### Assignment
Format every line of the listing below as a numbered list, skipping blank lines and leaving out the pictures.

Segment Start: Data supplied

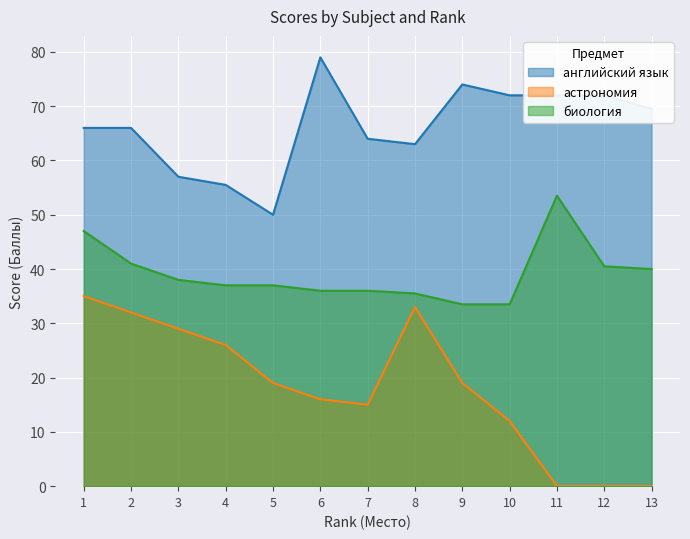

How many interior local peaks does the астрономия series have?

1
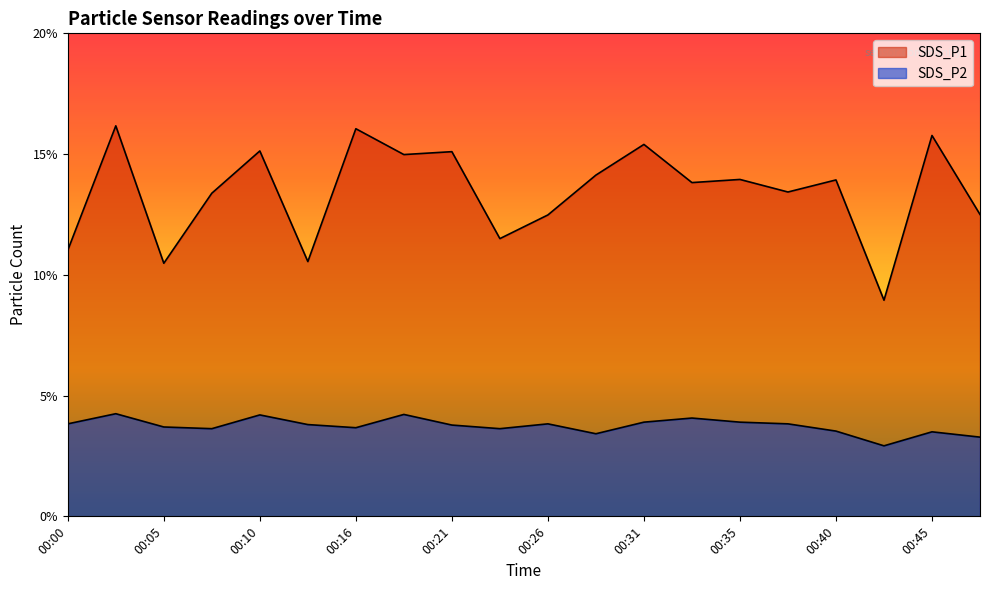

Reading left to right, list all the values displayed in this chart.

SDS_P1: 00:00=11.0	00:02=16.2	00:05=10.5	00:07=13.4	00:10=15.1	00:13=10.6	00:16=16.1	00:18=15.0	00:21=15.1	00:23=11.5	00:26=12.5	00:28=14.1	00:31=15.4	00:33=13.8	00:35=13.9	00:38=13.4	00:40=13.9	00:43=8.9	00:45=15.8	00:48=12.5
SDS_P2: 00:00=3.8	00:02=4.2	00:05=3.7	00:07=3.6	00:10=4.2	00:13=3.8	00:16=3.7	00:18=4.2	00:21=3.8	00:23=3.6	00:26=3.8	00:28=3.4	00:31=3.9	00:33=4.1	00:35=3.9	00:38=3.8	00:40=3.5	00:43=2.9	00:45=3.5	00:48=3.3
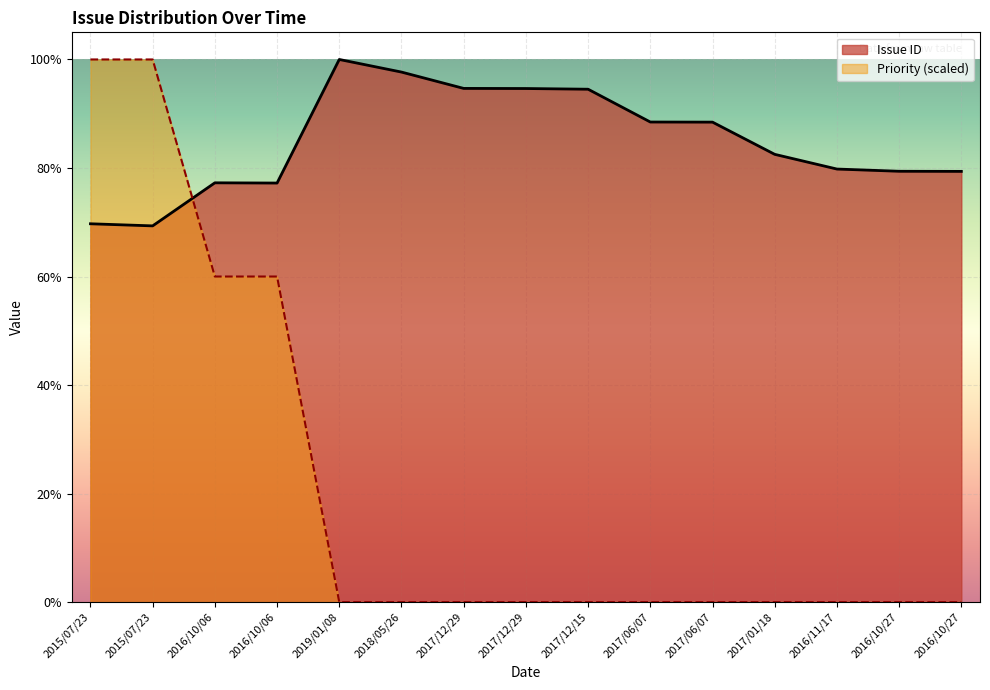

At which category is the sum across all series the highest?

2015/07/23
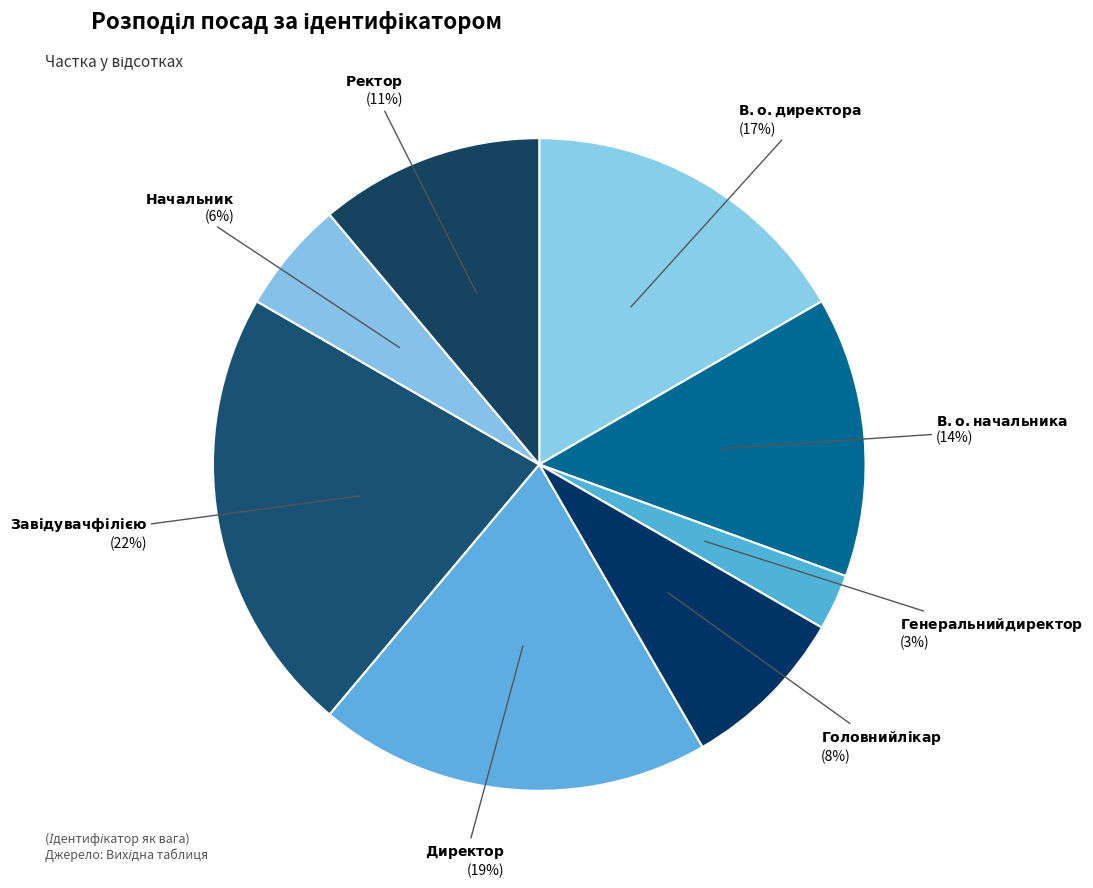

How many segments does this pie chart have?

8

Segment End: Data supplied

### Solution to this task
1. How many interior local peaks does the астрономия series have?
2. 1
3. Reading left to right, list all the values displayed in this chart.
4. SDS_P1: 00:00=11.0	00:02=16.2	00:05=10.5	00:07=13.4	00:10=15.1	00:13=10.6	00:16=16.1	00:18=15.0	00:21=15.1	00:23=11.5	00:26=12.5	00:28=14.1	00:31=15.4	00:33=13.8	00:35=13.9	00:38=13.4	00:40=13.9	00:43=8.9	00:45=15.8	00:48=12.5
5. SDS_P2: 00:00=3.8	00:02=4.2	00:05=3.7	00:07=3.6	00:10=4.2	00:13=3.8	00:16=3.7	00:18=4.2	00:21=3.8	00:23=3.6	00:26=3.8	00:28=3.4	00:31=3.9	00:33=4.1	00:35=3.9	00:38=3.8	00:40=3.5	00:43=2.9	00:45=3.5	00:48=3.3
6. At which category is the sum across all series the highest?
7. 2015/07/23
8. How many segments does this pie chart have?
9. 8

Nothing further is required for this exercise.